There was a three-way race for second, with the NDP’s Jean-François Filion receiving 2,995 votes (13.8 per cent) to edge out, Matthew Kaminski with 2,926 votes for the Conservatives (13.5 per cent), and Jonathan Pedneault of the Green Party who garnered 2,898 votes (13.3 per cent). The Bloc’s Laurence Massey in fifth with 985 votes (4.5 per cent).

Voter turnout for the riding was at 29.69 per cent of the 73,152 registered.

The Liberals upheld seats in many areas of the riding even before its creation in 2012, having won Notre-Dame-de-Grâce (NDG) and Westmount — when it was still part of Saint-Antoine—Westmount until the riding’s dissolution in 1968 — for over six decades.

There were four byelections total held on Monday in Canada – returning seats back to the Liberals and Conservatives in strongholds many observers expected to remain status quo.

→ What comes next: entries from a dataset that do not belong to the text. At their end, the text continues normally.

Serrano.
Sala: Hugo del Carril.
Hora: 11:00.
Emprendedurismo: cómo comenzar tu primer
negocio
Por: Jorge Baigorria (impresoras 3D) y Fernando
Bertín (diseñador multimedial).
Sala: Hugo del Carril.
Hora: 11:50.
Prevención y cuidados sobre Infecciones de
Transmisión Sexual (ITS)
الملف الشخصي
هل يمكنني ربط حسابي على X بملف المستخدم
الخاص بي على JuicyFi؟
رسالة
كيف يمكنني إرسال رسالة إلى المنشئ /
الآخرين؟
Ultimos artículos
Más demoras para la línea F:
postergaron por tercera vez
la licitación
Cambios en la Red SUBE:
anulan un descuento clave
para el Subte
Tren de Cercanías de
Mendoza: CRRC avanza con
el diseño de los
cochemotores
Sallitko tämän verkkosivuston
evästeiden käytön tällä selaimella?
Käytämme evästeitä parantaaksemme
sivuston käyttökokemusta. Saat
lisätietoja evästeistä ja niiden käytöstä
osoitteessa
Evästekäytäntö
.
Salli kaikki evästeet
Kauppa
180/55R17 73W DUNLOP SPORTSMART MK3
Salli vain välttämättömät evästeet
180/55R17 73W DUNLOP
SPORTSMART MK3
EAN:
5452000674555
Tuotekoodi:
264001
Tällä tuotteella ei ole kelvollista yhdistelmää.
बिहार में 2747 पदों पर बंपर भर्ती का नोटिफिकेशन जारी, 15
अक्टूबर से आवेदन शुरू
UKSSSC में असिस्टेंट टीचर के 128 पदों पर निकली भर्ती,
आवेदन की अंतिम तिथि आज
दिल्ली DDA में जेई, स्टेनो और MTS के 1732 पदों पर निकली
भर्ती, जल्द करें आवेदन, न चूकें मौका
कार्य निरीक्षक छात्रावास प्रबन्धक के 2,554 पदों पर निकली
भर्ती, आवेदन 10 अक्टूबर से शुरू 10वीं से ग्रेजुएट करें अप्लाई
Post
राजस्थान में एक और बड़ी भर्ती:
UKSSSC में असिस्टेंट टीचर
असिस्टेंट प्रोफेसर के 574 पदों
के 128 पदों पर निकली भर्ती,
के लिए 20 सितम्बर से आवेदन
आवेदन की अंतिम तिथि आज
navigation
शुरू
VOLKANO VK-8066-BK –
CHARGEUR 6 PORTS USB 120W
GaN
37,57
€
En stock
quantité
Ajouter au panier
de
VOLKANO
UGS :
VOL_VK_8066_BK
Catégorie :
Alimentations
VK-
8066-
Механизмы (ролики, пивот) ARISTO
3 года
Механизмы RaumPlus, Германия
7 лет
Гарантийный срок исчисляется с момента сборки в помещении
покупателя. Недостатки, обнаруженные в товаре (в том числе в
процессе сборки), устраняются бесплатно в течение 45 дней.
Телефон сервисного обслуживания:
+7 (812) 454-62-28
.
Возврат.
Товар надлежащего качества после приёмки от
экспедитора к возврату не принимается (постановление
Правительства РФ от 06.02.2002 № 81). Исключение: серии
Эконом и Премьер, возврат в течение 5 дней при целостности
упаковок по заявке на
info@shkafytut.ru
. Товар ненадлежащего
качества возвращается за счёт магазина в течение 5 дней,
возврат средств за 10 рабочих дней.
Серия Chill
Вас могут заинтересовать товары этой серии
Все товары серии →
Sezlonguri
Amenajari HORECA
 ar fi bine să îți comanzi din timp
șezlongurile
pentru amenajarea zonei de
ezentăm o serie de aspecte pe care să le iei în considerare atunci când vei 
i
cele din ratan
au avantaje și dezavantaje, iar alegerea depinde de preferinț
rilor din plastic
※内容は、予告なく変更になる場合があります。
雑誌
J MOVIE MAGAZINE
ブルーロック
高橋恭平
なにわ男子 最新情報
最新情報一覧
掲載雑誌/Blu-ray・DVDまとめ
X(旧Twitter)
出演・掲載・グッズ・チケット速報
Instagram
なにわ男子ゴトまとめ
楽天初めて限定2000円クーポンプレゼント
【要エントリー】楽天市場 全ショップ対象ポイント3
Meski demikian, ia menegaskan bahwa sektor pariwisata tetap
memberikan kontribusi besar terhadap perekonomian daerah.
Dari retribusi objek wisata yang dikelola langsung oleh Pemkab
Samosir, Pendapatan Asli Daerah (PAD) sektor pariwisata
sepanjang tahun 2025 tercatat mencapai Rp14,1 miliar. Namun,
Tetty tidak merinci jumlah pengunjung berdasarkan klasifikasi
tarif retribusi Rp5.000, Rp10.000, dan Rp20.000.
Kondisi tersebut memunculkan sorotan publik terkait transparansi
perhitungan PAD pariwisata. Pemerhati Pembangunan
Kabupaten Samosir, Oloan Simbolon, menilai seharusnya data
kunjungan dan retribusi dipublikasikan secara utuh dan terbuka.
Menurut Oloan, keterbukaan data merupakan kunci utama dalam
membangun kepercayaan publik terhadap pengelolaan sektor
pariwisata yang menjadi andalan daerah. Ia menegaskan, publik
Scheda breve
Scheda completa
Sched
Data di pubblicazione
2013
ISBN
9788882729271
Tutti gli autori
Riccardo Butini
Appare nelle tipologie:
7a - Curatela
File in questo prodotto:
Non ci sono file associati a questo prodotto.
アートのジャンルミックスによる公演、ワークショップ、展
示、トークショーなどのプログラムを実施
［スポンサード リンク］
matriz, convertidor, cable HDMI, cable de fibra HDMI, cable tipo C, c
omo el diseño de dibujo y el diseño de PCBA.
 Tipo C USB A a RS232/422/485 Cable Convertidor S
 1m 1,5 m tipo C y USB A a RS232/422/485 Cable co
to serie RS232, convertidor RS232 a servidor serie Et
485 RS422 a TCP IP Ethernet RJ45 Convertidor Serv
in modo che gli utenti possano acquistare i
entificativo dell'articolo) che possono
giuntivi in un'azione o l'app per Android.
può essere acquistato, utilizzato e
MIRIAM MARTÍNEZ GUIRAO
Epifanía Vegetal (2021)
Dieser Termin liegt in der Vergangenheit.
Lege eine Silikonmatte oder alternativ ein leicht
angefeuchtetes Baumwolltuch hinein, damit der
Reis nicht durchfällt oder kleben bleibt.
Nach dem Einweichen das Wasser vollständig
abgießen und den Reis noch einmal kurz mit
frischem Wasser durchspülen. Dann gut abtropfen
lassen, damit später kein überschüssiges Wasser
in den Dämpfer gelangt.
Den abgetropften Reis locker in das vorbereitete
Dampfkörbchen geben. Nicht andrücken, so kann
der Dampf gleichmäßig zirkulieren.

The federal Conservatives’ Branden Leslie cruised to victory in the southern Manitoba riding of Portage-Lisgar over People’s Party of Canada Leader Maxime Bernier. Leslie captured nearly 65 per cent of the vote. Bernier, whose fledgling party had its best showing yet in the riding during the 2021 federal election, came up short in his effort to regain a seat in the House of Commons, getting only 17.2 per cent of votes.

The race for Winnipeg South Centre saw Ben Carr, son of the late Jim Carr who held the riding for the Liberals and had served in cabinet, easily recapture the seat with a little more than 54 per cent support from voters.

The tightest byelection race was in the rural Ontario Conservative stronghold of Oxford, which elected Arpan Khanna as its new member of Parliament with more than 43 per cent of votes tallied.

However, a stronger-than-usual Liberal vote emerged after controversy erupted when David MacKenzie, the riding’s former Tory MP, announced he was backing the Liberal candidate, following his disapproval of the party’s handling of Khanna, who he said parachuted into the community.

In the 2021 federal election, the Conservatives nabbed about 47 per cent of the vote, compared to the Liberals’ roughly 20 per cent.